WRITTEN TASK | Repeat the data word for word. Do not include the pictures.

DATA UNDER STUDY |
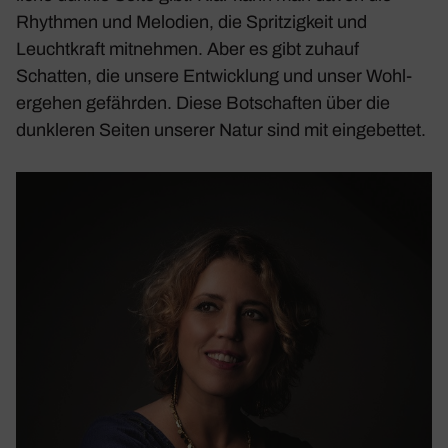
Rhythmen und Melo­dien, die Sprit­zig­keit und
Leucht­kraft mitnehmen. Aber es gibt zuhauf
Schatten, die unsere Entwick­lung und unser Wohl­
ergehen gefährden. Diese Botschaften über die
dunk­leren Seiten unserer Natur sind mit einge­bettet.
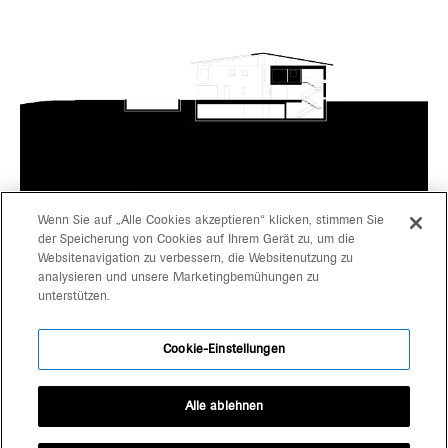
Wenn Sie auf „Alle Cookies akzeptieren“ klicken, stimmen Sie
der Speicherung von Cookies auf Ihrem Gerät zu, um die
Websitenavigation zu verbessern, die Websitenutzung zu
projekte
gerd bergmeister arch
analysieren und unsere Marketingbemühungen zu
unterstützen.
michaela wolf prof arch
über uns
architekten
Cookie-Einstellungen
kontakt
schlachthausgasse 3
39042 brixen
Alle ablehnen
+39 0472 80 11 29
office@bergmeisterwolf.it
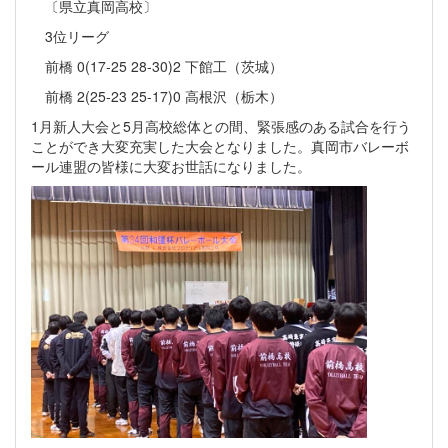
〔県立真岡高校〕
3位リーグ
前橋 0(17-25 28-30)2 下館工（茨城）
前橋 2(25-23 25-17)0 高根沢（栃木）
1月新人大会と5月高校総体との間、緊張感のある試合を行う
ことができ大変充実した大会となりました。真岡市バレーボ
ール連盟の皆様に大変お世話になりました。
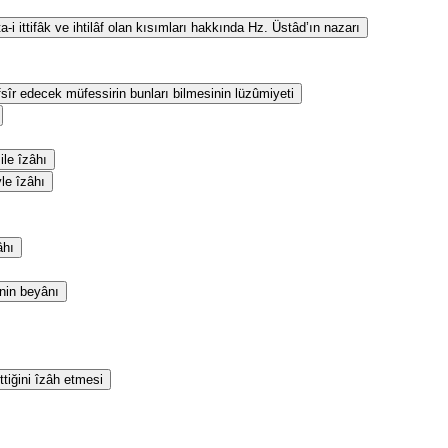
i ittifâk ve ihtilâf olan kısımları hakkında Hz. Üstâd’ın nazarı
fsîr edecek müfessirin bunları bilmesinin lüzûmiyeti
le îzâhı
yle îzâhı
âhı
inin beyânı
ttiğini îzâh etmesi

TASK SOLUTION |
Rhythmen und Melo­dien, die Sprit­zig­keit und
Leucht­kraft mitnehmen. Aber es gibt zuhauf
Schatten, die unsere Entwick­lung und unser Wohl­
ergehen gefährden. Diese Botschaften über die
dunk­leren Seiten unserer Natur sind mit einge­bettet.
Wenn Sie auf „Alle Cookies akzeptieren“ klicken, stimmen Sie
der Speicherung von Cookies auf Ihrem Gerät zu, um die
Websitenavigation zu verbessern, die Websitenutzung zu
projekte
gerd bergmeister arch
analysieren und unsere Marketingbemühungen zu
unterstützen.
michaela wolf prof arch
über uns
architekten
Cookie-Einstellungen
kontakt
schlachthausgasse 3
39042 brixen
Alle ablehnen
+39 0472 80 11 29
office@bergmeisterwolf.it
〔県立真岡高校〕
3位リーグ
前橋 0(17-25 28-30)2 下館工（茨城）
前橋 2(25-23 25-17)0 高根沢（栃木）
1月新人大会と5月高校総体との間、緊張感のある試合を行う
ことができ大変充実した大会となりました。真岡市バレーボ
ール連盟の皆様に大変お世話になりました。
i ittifâk ve ihtilâf olan kısımları hakkında Hz. Üstâd’ın nazarı
fsîr edecek müfessirin bunları bilmesinin lüzûmiyeti
le îzâhı
yle îzâhı
âhı
inin beyânı
ttiğini îzâh etmesi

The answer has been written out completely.